A 1ª Vara Federal de Blumenau negou o pedido de liminar da prefeitura de Pomerode, que queria tocar as obras no famoso cemitério mesmo sem a bênção do Iphan e sem esperar a próxima vistoria, marcada para o início de agosto. O juiz Leandro Paulo Cypriani foi enfático: não tem urgência que justifique a pressa para bagunçar o patrimônio histórico.

Cemitério ou obra do vizinho?

Segundo o Iphan, a obra corre o risco de remover materiais de interesse arqueológico. Traduzindo: gente cavando onde não devia e podendo perder vestígios históricos que contam a história de imigrantes alemães — ou, no mínimo, de como se construía um jazigo em 1890 sem misturar cerâmica com cimento ruim.

Já a prefeitura argumentou que o cemitério vem sendo depredado há décadas e que, inclusive, em 2018 já arrancaram vegetação e algumas lápides por ali, como se isso fosse currículo para continuar o serviço. O juiz, no entanto, respondeu com a calma de quem já viu muita gambiarra legal: “intervenções irregulares anteriores não autorizam novas irregularidades”. Em bom português: errar uma vez não te dá passe livre pro caos patrimonial.

Nem o conselho municipal foi consultado (e isso nem foi 1º de abril)

Outro detalhe que pesou contra o município foi o fato de não ter anuência do Conselho Municipal do Patrimônio Histórico, Artístico e Natural de Pomerode. A própria ata da reunião de 1º de abril — e não é piada — foi apresentada pela procuradoria do município como se fosse prova a favor. Deu ruim.

O juiz ainda acrescentou, com requinte técnico e uma leve dose de ironia jurídica, que a urgência alegada foi criada pela própria prefeitura ao ignorar os trâmites e seguir com a obra sem os devidos cuidados. Ou seja, criou o problema e agora queria que a Justiça resolvesse com pressa.

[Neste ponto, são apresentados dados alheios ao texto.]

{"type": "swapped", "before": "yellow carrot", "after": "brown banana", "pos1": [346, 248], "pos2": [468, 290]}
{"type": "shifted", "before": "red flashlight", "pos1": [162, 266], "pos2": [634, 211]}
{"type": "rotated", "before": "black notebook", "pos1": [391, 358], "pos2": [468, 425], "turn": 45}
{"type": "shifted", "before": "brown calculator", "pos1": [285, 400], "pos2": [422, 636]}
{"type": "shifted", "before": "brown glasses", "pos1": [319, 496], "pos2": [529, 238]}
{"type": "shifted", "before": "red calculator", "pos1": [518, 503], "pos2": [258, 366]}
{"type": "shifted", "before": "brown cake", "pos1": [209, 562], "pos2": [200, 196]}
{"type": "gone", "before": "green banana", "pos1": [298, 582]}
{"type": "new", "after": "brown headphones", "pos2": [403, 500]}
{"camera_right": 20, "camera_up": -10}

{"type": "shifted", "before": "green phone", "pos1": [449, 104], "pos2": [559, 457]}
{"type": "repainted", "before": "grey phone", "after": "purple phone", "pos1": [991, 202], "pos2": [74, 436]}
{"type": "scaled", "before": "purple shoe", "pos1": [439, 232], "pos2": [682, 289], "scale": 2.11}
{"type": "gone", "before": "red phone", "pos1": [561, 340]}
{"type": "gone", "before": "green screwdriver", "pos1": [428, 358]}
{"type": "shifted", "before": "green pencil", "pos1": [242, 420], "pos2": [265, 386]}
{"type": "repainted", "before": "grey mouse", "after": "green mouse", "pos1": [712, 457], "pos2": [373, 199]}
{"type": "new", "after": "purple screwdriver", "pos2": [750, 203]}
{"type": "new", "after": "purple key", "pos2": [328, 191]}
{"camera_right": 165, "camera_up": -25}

E agora? Espera até 13 de agosto — e sem tocar nos ossos, por favor

A vistoria do Iphan está marcada, o relatório vem aí, e até lá nada de marretada. A Justiça deixou claro: o cemitério dos imigrantes pode até estar precisando de cuidado, mas esse cuidado precisa vir com laudo, respeito à memória e autorização formal — e não com retroescavadeira movida a pressa.


⚰️🛑 Moral da história: quando o assunto é patrimônio histórico, a pressa é inimiga da preservação. E mexer em túmulo sem autorização não é reforma — é desrespeito, ainda que envolva cimento, boa intenção e orçamento municipal.